Cool stuff, do you have a more detailed write up of this? I am interested in learning more!

pitaj | karma 4013 | avg karma 2.53 · 2022-05-18 12:03:31

Does bcachefs support something like raidz2?

attentive | karma 277 | avg karma 1.4 · 2022-05-18 02:06:01

checksums, compress, encrypt, snapshots etc.

It's a long list. It's better to compare with btrfs

reply

formerly_proven | karma 13110 | avg karma 3.44 · 2022-05-18 02:20:35

There's a ton of features, but really the most important one is that CoW filesystems tend to extend checksum protection to the actual data you're storing on them. Journaling filesystems generally only protect themselves and not the data.

FooBarWidget | karma 7524 | avg karma 2.79 · 2022-05-18 03:31:51

Is filesystem-level checksums better than dm-integrity which works at the block level?

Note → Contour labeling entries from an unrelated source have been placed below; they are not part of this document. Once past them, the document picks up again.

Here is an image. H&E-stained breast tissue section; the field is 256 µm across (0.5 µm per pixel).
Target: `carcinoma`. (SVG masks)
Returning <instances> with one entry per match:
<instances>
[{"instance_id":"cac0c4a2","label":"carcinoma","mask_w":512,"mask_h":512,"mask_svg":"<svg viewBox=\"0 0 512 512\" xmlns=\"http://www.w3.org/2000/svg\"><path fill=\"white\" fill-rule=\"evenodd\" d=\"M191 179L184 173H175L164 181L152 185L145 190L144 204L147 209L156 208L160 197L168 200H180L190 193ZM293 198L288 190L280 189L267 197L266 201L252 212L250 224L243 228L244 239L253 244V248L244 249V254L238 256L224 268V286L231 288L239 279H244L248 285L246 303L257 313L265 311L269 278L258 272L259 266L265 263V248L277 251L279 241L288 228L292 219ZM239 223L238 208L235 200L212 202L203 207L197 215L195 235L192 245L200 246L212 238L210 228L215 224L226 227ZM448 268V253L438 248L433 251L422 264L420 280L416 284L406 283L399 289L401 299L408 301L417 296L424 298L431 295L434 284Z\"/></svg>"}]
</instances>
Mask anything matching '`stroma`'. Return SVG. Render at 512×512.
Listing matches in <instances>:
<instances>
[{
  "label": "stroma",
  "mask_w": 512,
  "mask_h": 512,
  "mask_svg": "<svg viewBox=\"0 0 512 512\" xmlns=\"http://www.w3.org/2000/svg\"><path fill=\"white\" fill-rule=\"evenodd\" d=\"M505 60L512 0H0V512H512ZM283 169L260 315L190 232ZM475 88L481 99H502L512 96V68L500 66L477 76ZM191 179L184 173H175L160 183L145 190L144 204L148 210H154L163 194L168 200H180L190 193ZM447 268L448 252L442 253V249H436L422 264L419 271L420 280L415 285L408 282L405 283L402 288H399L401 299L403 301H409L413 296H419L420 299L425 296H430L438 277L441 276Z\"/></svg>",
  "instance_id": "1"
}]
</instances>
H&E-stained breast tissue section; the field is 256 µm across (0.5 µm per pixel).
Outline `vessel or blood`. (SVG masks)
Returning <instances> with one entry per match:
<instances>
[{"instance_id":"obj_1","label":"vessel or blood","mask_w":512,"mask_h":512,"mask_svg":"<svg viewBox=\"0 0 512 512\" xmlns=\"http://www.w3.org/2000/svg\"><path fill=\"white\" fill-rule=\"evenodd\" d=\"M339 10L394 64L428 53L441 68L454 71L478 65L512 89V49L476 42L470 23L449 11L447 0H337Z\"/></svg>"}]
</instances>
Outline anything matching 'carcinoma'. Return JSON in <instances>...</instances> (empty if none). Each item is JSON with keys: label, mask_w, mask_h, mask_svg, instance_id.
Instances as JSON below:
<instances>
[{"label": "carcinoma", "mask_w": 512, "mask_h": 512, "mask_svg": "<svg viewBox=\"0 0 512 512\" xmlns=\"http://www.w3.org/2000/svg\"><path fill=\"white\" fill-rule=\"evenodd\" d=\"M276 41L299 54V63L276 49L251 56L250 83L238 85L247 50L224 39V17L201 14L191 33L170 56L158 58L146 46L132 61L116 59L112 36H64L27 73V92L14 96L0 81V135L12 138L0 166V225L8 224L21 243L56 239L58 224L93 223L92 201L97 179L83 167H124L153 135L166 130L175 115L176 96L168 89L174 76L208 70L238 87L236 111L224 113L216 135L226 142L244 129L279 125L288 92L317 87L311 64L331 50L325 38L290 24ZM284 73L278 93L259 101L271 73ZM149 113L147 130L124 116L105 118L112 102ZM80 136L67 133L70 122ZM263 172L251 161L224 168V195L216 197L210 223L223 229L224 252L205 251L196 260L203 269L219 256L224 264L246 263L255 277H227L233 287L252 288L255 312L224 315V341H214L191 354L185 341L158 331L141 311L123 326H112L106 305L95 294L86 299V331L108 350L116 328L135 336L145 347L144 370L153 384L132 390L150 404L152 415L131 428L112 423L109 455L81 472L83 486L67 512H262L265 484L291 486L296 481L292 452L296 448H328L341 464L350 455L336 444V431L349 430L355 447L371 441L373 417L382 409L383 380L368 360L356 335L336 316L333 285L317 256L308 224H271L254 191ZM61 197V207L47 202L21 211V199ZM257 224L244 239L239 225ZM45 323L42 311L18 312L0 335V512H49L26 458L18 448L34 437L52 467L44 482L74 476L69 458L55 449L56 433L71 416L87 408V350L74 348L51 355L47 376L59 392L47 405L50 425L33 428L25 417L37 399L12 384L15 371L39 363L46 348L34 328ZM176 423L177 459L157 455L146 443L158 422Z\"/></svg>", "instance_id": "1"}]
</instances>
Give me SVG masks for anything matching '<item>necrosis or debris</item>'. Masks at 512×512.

viraptor | karma 41139 | avg karma 2.79 · 2022-05-18 04:35:37

The only small advantage I can think of is that the filesystem knows which parts of the drive are being used, so it will not try to recover stale/unused blocks. Same goes for writing - dm-integrity needs to initialise the whole drive and update every single write, but the fs can issue some big TRIMs instead. (Or does integrity know how to trim these days? (Apparently it depends on the usage mode https://www.kernel.org/doc/html/latest/admin-guide/device-ma...))

greenicon | karma 37 | avg karma 1.16 · 2022-05-18 08:31:57

With dm-integrity you either have a small hole of a few milliseconds (bitmap mode) or write all data twice (journal mode). When integrating everything into a cow file system you can sidestep the issue, as you basically journal the data through cow anyway.

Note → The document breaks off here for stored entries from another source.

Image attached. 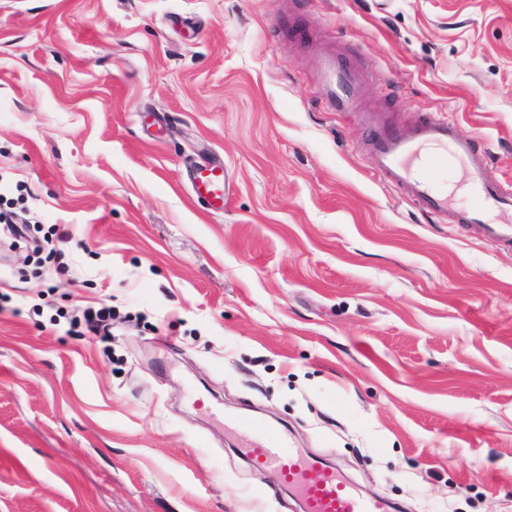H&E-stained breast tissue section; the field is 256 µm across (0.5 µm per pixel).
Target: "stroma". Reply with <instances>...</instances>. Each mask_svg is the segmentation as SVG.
I'll return each instance as SVG.
<instances>
[{"label": "stroma", "mask_w": 512, "mask_h": 512, "mask_svg": "<svg viewBox=\"0 0 512 512\" xmlns=\"http://www.w3.org/2000/svg\"><path fill=\"white\" fill-rule=\"evenodd\" d=\"M287 18L512 179V0H0V512H301L217 406L403 512H512V247L373 171ZM223 166L209 164L206 167H199L192 170L190 182L194 195L198 200L206 202L215 209V203H224V175ZM87 326L102 331V336H109V328L112 326V309L102 306L98 309H88L83 314Z\"/></svg>", "instance_id": "35a3bbf8"}]
</instances>
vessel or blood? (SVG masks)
Returning <instances> with one entry per match:
<instances>
[{
    "mask_svg": "<svg viewBox=\"0 0 512 512\" xmlns=\"http://www.w3.org/2000/svg\"><path fill=\"white\" fill-rule=\"evenodd\" d=\"M322 81V95L336 112L356 114L370 133L369 154L374 170L420 204L426 213L446 217L452 224H475L493 243L512 246V182L493 177L484 154L474 142L461 139L450 119L423 118L399 127L365 103L362 78L335 45L314 41L303 59ZM463 171L460 190L450 189L438 176L441 165ZM194 195L207 204L224 200L221 166L211 164L192 170ZM468 198L456 204L457 193ZM227 426L243 441L246 456L259 469L276 471L299 500L303 512H390L382 497L364 495L343 480L325 461L300 455L288 439L273 443L266 427L238 417Z\"/></svg>",
    "mask_w": 512,
    "mask_h": 512,
    "instance_id": "vessel-or-blood-1",
    "label": "vessel or blood"
}]
</instances>
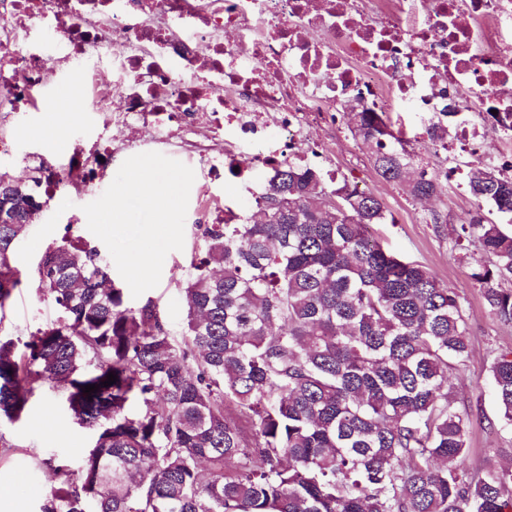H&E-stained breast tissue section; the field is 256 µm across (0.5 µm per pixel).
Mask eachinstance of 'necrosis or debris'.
Wrapping results in <instances>:
<instances>
[{
  "mask_svg": "<svg viewBox=\"0 0 512 512\" xmlns=\"http://www.w3.org/2000/svg\"><path fill=\"white\" fill-rule=\"evenodd\" d=\"M0 111L37 107L58 61L70 62L93 108L131 142L172 145L207 129L188 152L207 179H237L246 206L198 199L211 224L261 215L257 173L301 148L334 153L349 105L407 106L402 139L475 154L491 140L512 178V0H0ZM117 77L98 82L100 59ZM450 113L447 141L429 117ZM325 136L310 145L308 129Z\"/></svg>",
  "mask_w": 512,
  "mask_h": 512,
  "instance_id": "necrosis-or-debris-1",
  "label": "necrosis or debris"
}]
</instances>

Shish2k | karma 4193 | avg karma 3.46 · 2022-05-18 05:04:49

The thing that I’m most looking forward to: the ability to have multiple drives of different sizes, and expand the array with new oddly-sized drives (great for a homelab NAS built of spare parts; btrfs can do this, but zfs can't), combined with being able to set some drives as caches (eg having the filesystem automatically store frequently-read data on an SSD and rarely-read data on HDD; zfs can do this, btrfs can't)

mekster | karma 1189 | avg karma 0.8 · 2022-05-18 09:34:49

I don't know about bcachefs' capability on this but with zfs, you can do an instant snapshot of MySQL/PostgreSQL data directory and call it a backup instead of fighting the tough fight that is database backup with their dump utilities taking a good amount of space and time and not easy to do incremental backups.

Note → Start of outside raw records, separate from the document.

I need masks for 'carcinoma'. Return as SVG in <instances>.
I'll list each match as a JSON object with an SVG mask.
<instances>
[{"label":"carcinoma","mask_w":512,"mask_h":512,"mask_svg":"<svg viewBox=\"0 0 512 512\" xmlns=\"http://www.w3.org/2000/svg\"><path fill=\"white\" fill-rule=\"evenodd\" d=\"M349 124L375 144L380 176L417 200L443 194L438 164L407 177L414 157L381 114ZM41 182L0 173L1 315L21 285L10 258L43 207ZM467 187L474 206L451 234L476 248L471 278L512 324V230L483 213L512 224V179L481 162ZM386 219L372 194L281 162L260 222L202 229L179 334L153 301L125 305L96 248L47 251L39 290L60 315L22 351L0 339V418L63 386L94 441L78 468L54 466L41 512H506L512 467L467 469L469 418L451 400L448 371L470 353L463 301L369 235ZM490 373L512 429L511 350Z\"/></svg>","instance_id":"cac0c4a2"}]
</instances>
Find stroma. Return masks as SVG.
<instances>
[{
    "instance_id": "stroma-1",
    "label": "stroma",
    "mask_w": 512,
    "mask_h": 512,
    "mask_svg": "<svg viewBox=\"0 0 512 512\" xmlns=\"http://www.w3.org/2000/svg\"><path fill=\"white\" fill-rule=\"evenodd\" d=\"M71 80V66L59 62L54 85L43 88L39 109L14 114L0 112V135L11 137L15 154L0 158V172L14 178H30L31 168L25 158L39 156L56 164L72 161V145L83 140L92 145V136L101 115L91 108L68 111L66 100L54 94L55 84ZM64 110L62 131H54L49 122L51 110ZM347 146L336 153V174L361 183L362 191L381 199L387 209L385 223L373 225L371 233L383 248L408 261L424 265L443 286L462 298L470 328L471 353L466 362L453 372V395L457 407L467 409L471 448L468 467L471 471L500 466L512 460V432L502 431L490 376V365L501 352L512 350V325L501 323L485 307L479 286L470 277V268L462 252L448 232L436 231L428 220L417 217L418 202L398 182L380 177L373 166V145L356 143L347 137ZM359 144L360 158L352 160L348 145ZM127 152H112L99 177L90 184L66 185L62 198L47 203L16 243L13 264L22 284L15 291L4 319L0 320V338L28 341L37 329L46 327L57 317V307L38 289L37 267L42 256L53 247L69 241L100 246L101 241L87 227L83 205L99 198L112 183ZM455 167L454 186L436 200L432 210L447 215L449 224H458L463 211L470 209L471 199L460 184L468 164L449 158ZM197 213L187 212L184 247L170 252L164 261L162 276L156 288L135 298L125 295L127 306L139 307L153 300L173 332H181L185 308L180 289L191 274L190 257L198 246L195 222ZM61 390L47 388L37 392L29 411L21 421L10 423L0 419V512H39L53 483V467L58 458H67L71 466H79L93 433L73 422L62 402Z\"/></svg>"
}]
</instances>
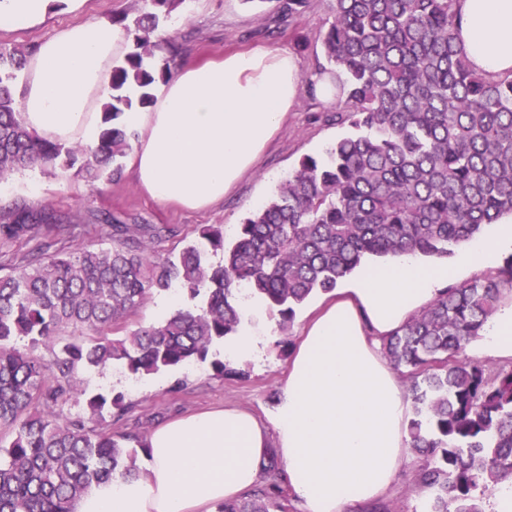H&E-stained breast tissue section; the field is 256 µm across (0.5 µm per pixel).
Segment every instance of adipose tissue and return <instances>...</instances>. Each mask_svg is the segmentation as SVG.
<instances>
[{
    "mask_svg": "<svg viewBox=\"0 0 512 512\" xmlns=\"http://www.w3.org/2000/svg\"><path fill=\"white\" fill-rule=\"evenodd\" d=\"M458 41L486 77L512 75V0H457ZM125 32L111 22L62 28L29 57L21 115L39 136L94 146L109 77ZM301 68L285 49H255L171 72L145 108L125 112L140 137L130 157L137 185L159 203L203 210L260 161L298 98ZM512 253V215L459 247V268L479 270ZM447 263L402 255L346 278L306 326L275 410L266 417L220 407L173 419L145 439L134 479L93 486L75 512H217L249 492L275 450L290 493L305 512H351L382 498L407 451L410 403L380 351L383 338L447 285ZM262 304L246 300L225 356L261 359L254 324ZM470 352L512 359V303L487 322Z\"/></svg>",
    "mask_w": 512,
    "mask_h": 512,
    "instance_id": "obj_1",
    "label": "adipose tissue"
}]
</instances>
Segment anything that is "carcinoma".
Segmentation results:
<instances>
[{
    "mask_svg": "<svg viewBox=\"0 0 512 512\" xmlns=\"http://www.w3.org/2000/svg\"><path fill=\"white\" fill-rule=\"evenodd\" d=\"M187 0H142L133 47L112 67L96 147H67L24 124L13 84L27 55L0 48V178L37 165L78 169L94 184L121 176L131 149L124 112L152 103L170 69L156 51L174 53L160 33L161 13ZM455 0H334L322 34L324 64L336 75L343 108L329 120L352 132L325 156L305 155L274 194L224 246L220 226L201 238L224 249L206 261L192 244L157 259L151 243L168 225L113 224L117 245L55 247L71 229L46 207L0 208V238L31 234L44 250L0 276V512H73L92 486L136 477L143 437L99 431L89 423L125 407L120 395L86 398L90 416L60 418L56 408L85 395L80 368H120L139 379L206 362L213 344L237 333L241 301L278 311L284 327L312 294L328 293L367 261L402 254L442 258L512 214V78L489 79L456 44ZM140 89L134 100L126 91ZM196 298L158 325L124 336L112 326L155 289ZM512 290V257L495 272L448 285L383 339V354L406 373L412 400L409 447L423 457L413 489L425 512H483L482 495L512 484V365L491 369L464 357ZM25 339L22 350L16 340ZM58 343L54 360L34 355ZM218 512H288L275 471Z\"/></svg>",
    "mask_w": 512,
    "mask_h": 512,
    "instance_id": "obj_1",
    "label": "carcinoma"
}]
</instances>
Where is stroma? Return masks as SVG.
Masks as SVG:
<instances>
[{
    "instance_id": "stroma-1",
    "label": "stroma",
    "mask_w": 512,
    "mask_h": 512,
    "mask_svg": "<svg viewBox=\"0 0 512 512\" xmlns=\"http://www.w3.org/2000/svg\"><path fill=\"white\" fill-rule=\"evenodd\" d=\"M282 0H186L164 22L166 36L180 48L179 60L205 62L224 54L251 49H285L300 60L302 76H311L321 60V37L332 15L333 0H304L292 14L281 11ZM137 0H84L76 11L65 0H55L53 9L41 24L25 26L0 18V47L34 51L46 37L69 24L112 19L121 13L136 14ZM339 103H327L300 93L257 168L244 176L223 202L202 211H191L174 204H159L137 186L131 170H124L120 181L88 184L75 171H61L44 165L13 174L0 181V206L25 201L65 214L75 224L74 243L91 248L112 246L106 217L126 224H167L178 230L176 236L155 241L156 256L177 255L197 241L201 227L220 224L225 241H233L239 224L261 205L306 154L323 155L326 148L349 128L329 121ZM327 299L318 293L296 310L287 328H280V317L270 311L271 324L266 360L255 365L231 360L224 374H217L210 363L193 364L142 379H133L115 370H84L80 376L88 393L122 395L128 411L113 419L116 433H149L158 424L192 412L218 406H236L264 416L274 408V400L286 376L288 364L300 342L303 325ZM195 301L181 291L153 293L148 301L112 328L122 335L141 325L164 321L170 309L191 308ZM422 460L409 454L403 460L396 480L383 504L388 512H423L424 496L412 490L416 469Z\"/></svg>"
}]
</instances>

https://lackofimagination.org/2022/04/our-experience-with-po...

https://www.percona.com/blog/2017/12/07/hands-look-zfs-with-...

reply

pavon | karma 3906 | avg karma 4.66 · 2022-05-18 10:22:03

I really want a filesystem with snapshots as the foundation of a better backup system. Bcachefs has other useful features like CoW and disk pooling (in fact snapshots weren't even on the table until recently), but in my mind snapshots are a must-have feature these days, like journaling was 20 years ago.

Unfortunately, this has been just around the corner on Linux for over a decade now, and the two filesystems that promised to deliver it are unlikely to reach mainstream support on Linux. ZFS has licensing issues, and uses too much memory for a desktop system. BTRFS tried to do too many things, and has had too many reliability issues for me to trust it.

reply

mekster | karma 1189 | avg karma 0.8 · 2022-05-18 13:43:41

Licensing issue is only for distribution. You're free to use it without breaching the license. Not sure why people won't just use it.

How is zfs using too much memory? zfs can run on a 2GB server (with some swap). Any laptop would have enough memory to run it. You might want to change "zfs_arc_max" as zfs tries to use half the memory available on a system if you don't set it and don't use deduplication.

reply